Elle passait la main sur son front.

– J'ai si mal à la tête. Cela peut-il vouloir dire qu'il va neiger de nouveau ?

Ils levaient les yeux vers le ciel d'un bleu doré et tressaillaient de crainte en y voyant tournoyer dans sa limpidité un vol de corneilles. Les sombres oiseaux annonçaient la neige aussi sûrement que la migraine.

Et, dès le lendemain, la neige arriva, précédée par un nouvel envol d'oiseaux noirs. Le printemps marquait un recul. Aux chutes de neige succédèrent des jours de brouillard blanc. La neige qui tombait maintenant était menue et dure comme au verre et on l'entendait grésiller contre le bois et les peaux des fenêtres, entraînée par un vent rapide. Il ne restait plus que pour deux jours de vivres au camp. Le matin, chacun reçut sa portion, mais Angélique se félicita de n'éprouver pour la sienne aucun attrait. Elle mit l'écuelle de côté contre les cendres. Cela donnerait un repas de plus à Honorine. Elle se tenait debout devant la cheminée, les bras ballants, à regarder rêveusement les flammes. Ses idées étaient vagues et sans relation entre elles, mais chacune était claire. Elle n'éprouvait pas de désespérance, ni même d'inquiétude. Les hivernants ne mourraient pas, ils survivraient ; de cela elle était certaine !... Il fallait attendre et ne pas céder. N'allait-il pas se passer quelque chose ? Le printemps était en marche. Un jour il serait là et les animaux recommenceraient à courir dans les sous-bois et le long des rivières aux rives couvertes de fleurs. Et les fleuves recommenceraient à couler, les petits canots rouges des Indiens et des traitants, chargés de marchandises, recommenceraient à descendre et remonter le cours des eaux, charriant la vie comme le sang dans les veines. Il fallait seulement attendre. Elle ne savait pas l'événement qu'elle attendait ainsi, mais il était déjà en marche et plus proche qu'on ne croyait.

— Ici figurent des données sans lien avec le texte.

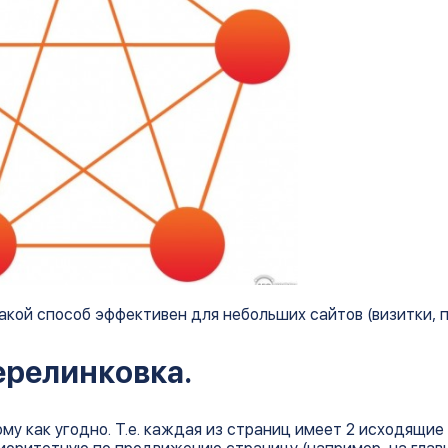
кой способ эффективен для небольших сайтов (визитки, по
ерелинковка.
у как угодно. Т.е. каждая из страниц имеет 2 исходящие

Il s'approchait et voici que déjà il était sur eux.

Elle se redressa, l'oreille tendue : « Il y a quelqu'un dehors ! »

Le vent sifflant seul tourbillonnait autour de l'habitation et pourtant Angélique savait ; elle était certaine.

Il y a quelqu'un dehors !

Elle s'enveloppa dans son manteau et marcha péniblement vers la porte. On ne remarqua pas sa sortie.

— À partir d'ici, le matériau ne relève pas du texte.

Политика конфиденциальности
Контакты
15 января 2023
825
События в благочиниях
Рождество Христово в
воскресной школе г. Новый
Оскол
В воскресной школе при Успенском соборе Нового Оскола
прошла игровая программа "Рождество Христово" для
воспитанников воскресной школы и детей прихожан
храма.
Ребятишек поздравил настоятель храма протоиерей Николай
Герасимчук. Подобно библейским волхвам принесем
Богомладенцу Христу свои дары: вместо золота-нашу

Dehors, la neige cinglante meurtrit son visage de mille pointes. Bien qu'on fût au milieu du matin, le jour était couleur de crépuscule. On ne voyait que la masse grise du brouillard. Angélique leva les yeux. Au-dessus d'elle, des silhouettes humaines se penchaient et l'observaient. C'étaient des Indiens. Les rafales neigeuses leur donnaient un aspect flou, irréel. Elle les reconnut cependant aussitôt à leur panache. C'était des Iroquois. Mais ce qu'il y avait de plus extraordinaire et de plus effrayant encore dans leur apparition, c'était que, à part un morceau de pagne entre leurs jambes, ils étaient nus.